**RECORDS FOR THIS EXERCISE:**
• • • • •

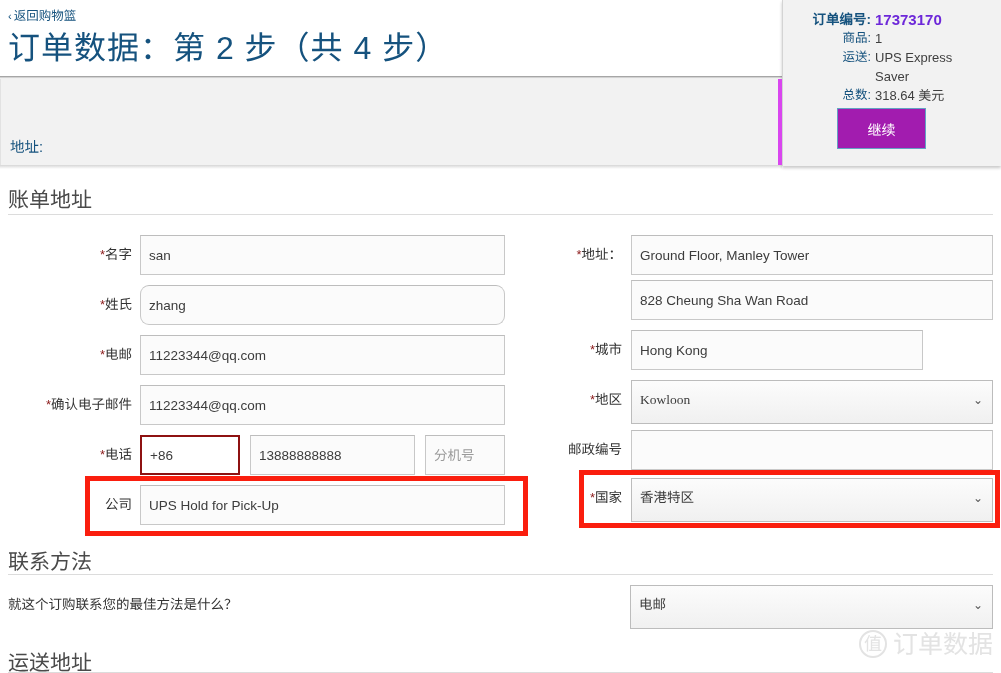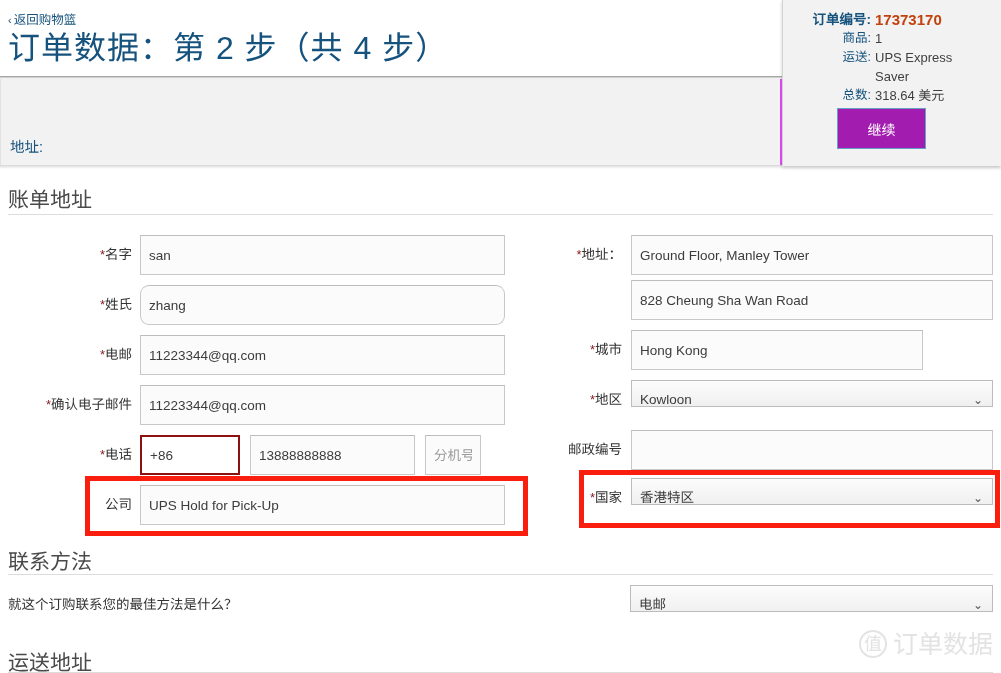--- a/index.html
+++ b/index.html
@@ -21,7 +21,7 @@
   .back-link {
     position: absolute; left: 8px; top: 8px;
     font-size: 12.5px; color: #15527e; text-decoration: none;
-    white-space: nowrap; line-height: 24px; cursor: pointer;
+    white-space: nowrap; line-height: 16px; cursor: pointer;
   }
   .back-link .chev { font-size: 11px; margin-right: 2px; color: #15527e; }
   .back-link .txt { text-decoration: none; }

• • • • •

Only the lines containing the string "pointer" are needed; pull them out of the records.

**ANSWER SECTION:**
-    white-space: nowrap; line-height: 24px; cursor: pointer;
+    white-space: nowrap; line-height: 16px; cursor: pointer;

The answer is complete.